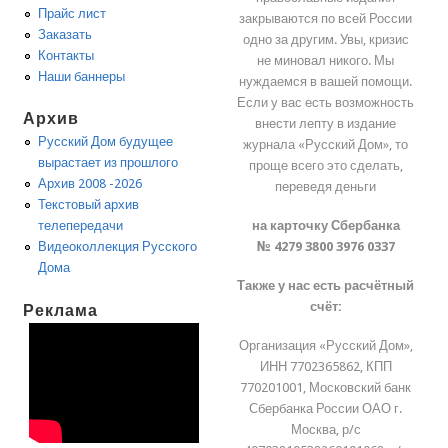
Прайс лист
закрываются по всей России
Заказать
одно за другим. Увы, кризис
Контакты
не миновал никого. Мы
Наши баннеры
нуждаемся в вашей помощи.
Если у вас есть возможность
Архив
внести лепту в издание
Русский Дом будущее
журнала «Русский Дом», то
вырастает из прошлого
проще всего это сделать,
Архив 2008 -2026
переведя деньги
Текстовый архив
на карточку Сбербанка
телепередачи
№ 4279 3800 3976 0337
Видеоколлекция Русского
Дома
Также у нас есть расчётный
счёт:
Реклама
Организация «Русский Дом»,
ИНН 7702365862, КПП
770201001, Московский банк
Сбербанка России ОАО г.
Москва, р/с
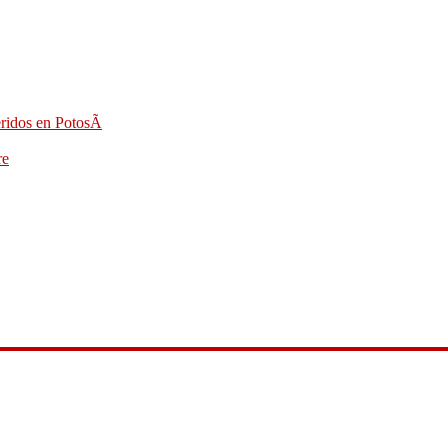
eridos en PotosÃ­
re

— What you have to do —
With every picture removed, give the entries above again exactly.

— Problem solution —
Прайс лист
закрываются по всей России
Заказать
одно за другим. Увы, кризис
Контакты
не миновал никого. Мы
Наши баннеры
нуждаемся в вашей помощи.
Если у вас есть возможность
Архив
внести лепту в издание
Русский Дом будущее
журнала «Русский Дом», то
вырастает из прошлого
проще всего это сделать,
Архив 2008 -2026
переведя деньги
Текстовый архив
на карточку Сбербанка
телепередачи
№ 4279 3800 3976 0337
Видеоколлекция Русского
Дома
Также у нас есть расчётный
счёт:
Реклама
Организация «Русский Дом»,
ИНН 7702365862, КПП
770201001, Московский банк
Сбербанка России ОАО г.
Москва, р/с
eridos en PotosÃ­
re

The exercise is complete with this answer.